# Must be getting old



## bestval1 (Apr 6, 2009)

Turned down a service call last night. Got a call at 9:30 for a clogged sink, in a gang infested neighborhood, lots of shootings in their area. The lady sounded drunk and a party going on in the background. Told her no, thought hell no. used to go into five points in Denver at night, when I was young and thought I was immortal.:laughing:


----------



## GREENPLUM (Jul 27, 2008)

Good thing, they might have set you up, you fix it then you get robbed


----------



## Bollinger plumber (Apr 3, 2009)

been there done that. you did the right thing. not worth risking your life for a few bucks.


----------



## uaplumber (Jun 16, 2008)

Some of our members go on calls strapped. Man I love Canada!


----------



## tnoisaw (Jun 16, 2009)

Good job for not going.


----------



## leak1 (Mar 25, 2009)

Older & Wiser !!!!


----------



## Proud Plumber (Sep 15, 2008)

Smart move, not worth the risk late at night for a sink.


----------



## Plumber Jim (Jun 19, 2008)

bestval1 said:


> Turned down a service call last night. Got a call at 9:30 for a clogged sink, in a gang infested neighborhood, lots of shootings in their area. The lady sounded drunk and a party going on in the background. Told her no, thought hell no. used to go into five points in Denver at night, when I was young and thought I was immortal.:laughing:


Are you still living in Colorado? They have cleaned five points up alot from the old days.


----------



## ESPinc (Jul 18, 2009)

Your not getting old, just smarter, Good call, I'd would not have gone either


----------



## dws2112 (Apr 21, 2009)

I do the same thing, there are just some neighborhoods I would rather not go into after dark. Bought a 45 last year after the painters got robbed on a job I was scheduled to be on that same day, but was pushed back because the painters were running behind. Guess that will teach them to stay on schedule.


----------



## bestval1 (Apr 6, 2009)

Plumber Jim said:


> Are you still living in Colorado? They have cleaned five points up alot from the old days.

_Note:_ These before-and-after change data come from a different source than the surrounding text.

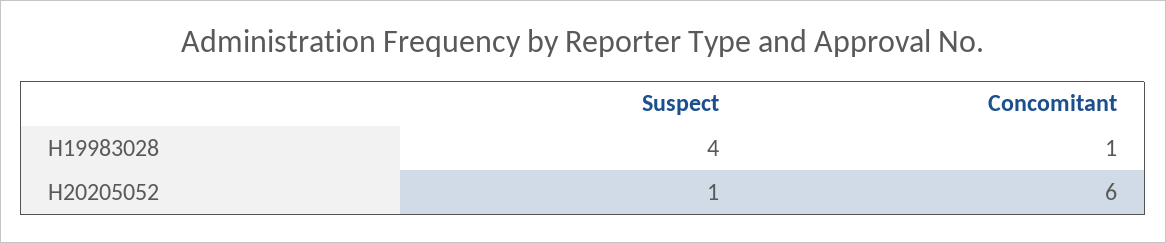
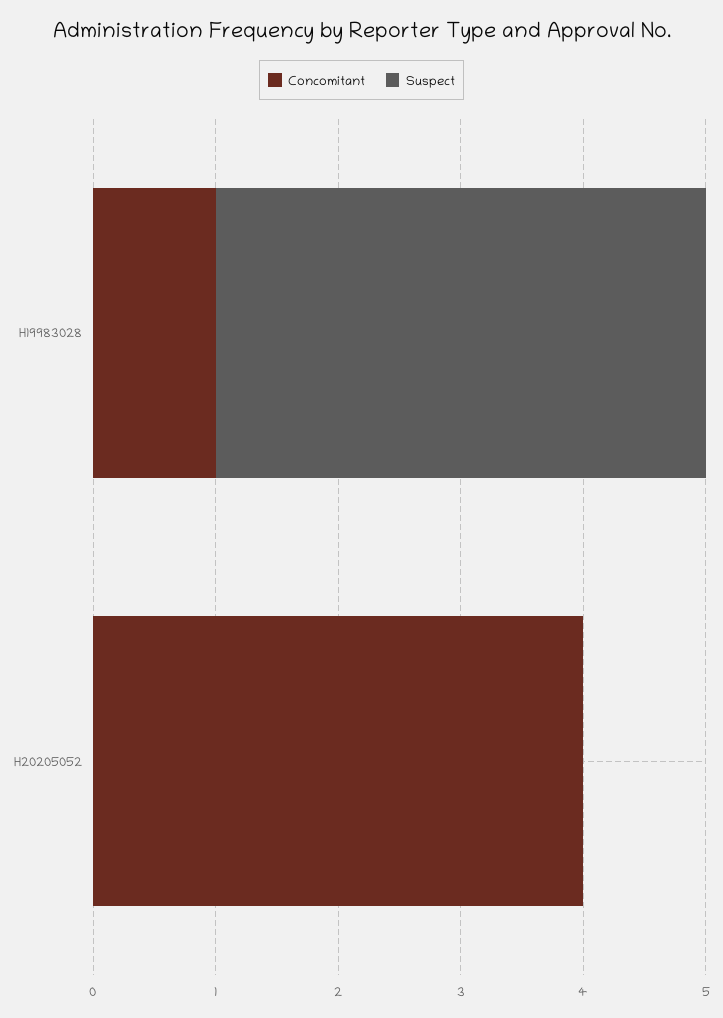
  {
    "Suspect": {
      "H19983028": 4,
-     "H20205052": 1
+     "H20205052": 0
    },
    "Concomitant": {
      "H19983028": 1,
-     "H20205052": 6
+     "H20205052": 4
    }
  }

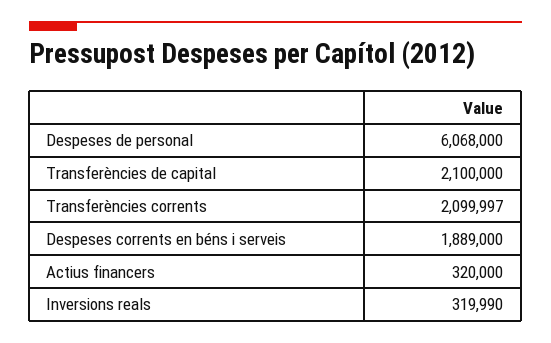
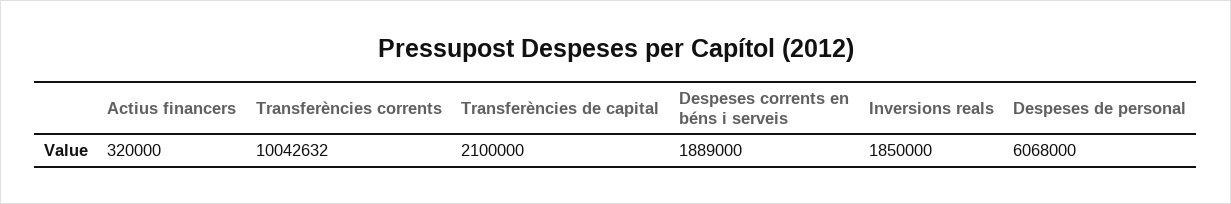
  {
    "Despeses de personal": 6068000,
    "Transferències de capital": 2100000,
-   "Transferències corrents": 2099997,
+   "Transferències corrents": 10042632,
    "Despeses corrents en béns i serveis": 1889000,
    "Actius financers": 320000,
-   "Inversions reals": 319990
+   "Inversions reals": 1850000
  }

I grew up in Aurora, played city league b ball after high school, we practiced in five points(late 70s). I have a sister in Longmont and one in Bloomfield. Moved to utah with all the Californians. Have had three scraps with gangs in this area of Ogden in the past, one on a service call in the afternoon.


----------



## trout lake (May 9, 2009)

If your gut tells you not to go, listen up.
For you guys up around British Columbia Canada you might remember this one:

A couple of years ago a service man gets a call to go and get a gas fire place going in an apartment high rise. It was on a weekend. He didn't want to go because he had guests in visiting him and his wife. The people needing the service tell him they have a dinner party planned for that evening and would like to have it operational. He knows it's probably a quick fix as fp's usually are so he goes. Turns out that this apartment is rented to a couple of durg dealers. He arrives, there are three guys there sitting around relaxing. While he's on his knees tending to the fp, the door gets kicked in. The three guys and the service man are placed in a kneeling position and executed. Wrong place wrong time. He should have gone with his original gut and not gone.
tl


----------



## dws2112 (Apr 21, 2009)

trout lake said:


> If your gut tells you not to go, listen up.
> For you guys up around British Columbia Canada you might remember this one:
> 
> A couple of years ago a service man gets a call to go and get a gas fire place going in an apartment high rise. It was on a weekend. He didn't want to go because he had guests in visiting him and his wife. The people needing the service tell him they have a dinner party planned for that evening and would like to have it operational. He knows it's probably a quick fix as fp's usually are so he goes. Turns out that this apartment is rented to a couple of durg dealers. He arrives, there are three guys there sitting around relaxing. While he's on his knees tending to the fp, the door gets kicked in. The three guys and the service man are placed in a kneeling position and executed. Wrong place wrong time. He should have gone with his original gut and not gone.
> tl


 Wow... Thats hardcore..


----------